Ibrahim

[70] An meinen Carl.


Eh Ferdinand mit frommer Wuth

Die Mauren von sich stieß,

Floß Omars junges Heldenblut

Durch Gusmanns Ritterspieß.


Aus Furcht der Rache (reich und groß

War dieser Saracen)

Floh Gusmann und blieb athemlos

Vor einem Garten stehn.


Hoch war die Mauer, doch er schwang

Sich wie ein Pfeil hinein,

Und fand in einem Bogengang

Den Herrn des Guts allein.


Er fleht um Schutz. Mit seinem Stab

Schlägt Emir Ibrahim

Voll Ernst itzt einen Pfersich ab

Und theilet ihn mit ihm.


Nimm hin, sprach er, du bist mein Gast,

Dies ist des Schutzes Pfand,

Den du von mir zu hoffen hast

Und gab ihm seine Hand.
[71]

Doch plötzlich rief ein Mütterlein

Den edeln Greis hinaus;

Er schloß, um unentdeckt zu seyn,

Den Gast ins Gartenhaus.


Es wurde Mitternacht; es kam

Der neue Gastfreund nicht.

Nun kömmt er; aber bleicher Gram

Entstellet sein Gesicht.


Den du erschlugst, grausamer Christ,

Sprach er, der war mein Sohn:

Schön ist die Rache, schöner ist

Gehaltner Treue Lohn.


Fleuch; vor der Gartenthüre steht

Mein bestes Pferd.

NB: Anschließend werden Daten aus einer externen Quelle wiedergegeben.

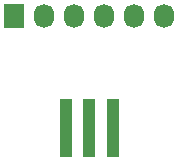
<source format=gbr>
G04 #@! TF.FileFunction,Soldermask,Bot*
%FSLAX46Y46*%
G04 Gerber Fmt 4.6, Leading zero omitted, Abs format (unit mm)*
G04 Created by KiCad (PCBNEW 4.0.2-stable) date 21/05/2016 17:12:48*
%MOMM*%
G01*
G04 APERTURE LIST*
%ADD10C,0.100000*%
%ADD11R,1.000000X5.000000*%
%ADD12R,1.727200X2.032000*%
%ADD13O,1.727200X2.032000*%
G04 APERTURE END LIST*
D10*
D11*
X25250000Y-28250000D03*
X23250000Y-28250000D03*
X21250000Y-28250000D03*
D12*
X16900000Y-18800000D03*
D13*
X19440000Y-18800000D03*
X21980000Y-18800000D03*
X24520000Y-18800000D03*
X27060000Y-18800000D03*
X29600000Y-18800000D03*
M02*

</source>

Man sucht

Dich an der See. Fleuch nach Toled;

Gott schütze deine Flucht!


Siehst du im Greis den halben Gott?

Wer wohlthut seinem Feind,

Mein Sohn, wär er ein Hottentott,

So ist er Gottes Freund.

Quelle:
Gottlieb Konrad Pfeffel: Poetische Versuche, Erster bis Dritter Theil, Band 3, Tübingen 1802, S. 70-72.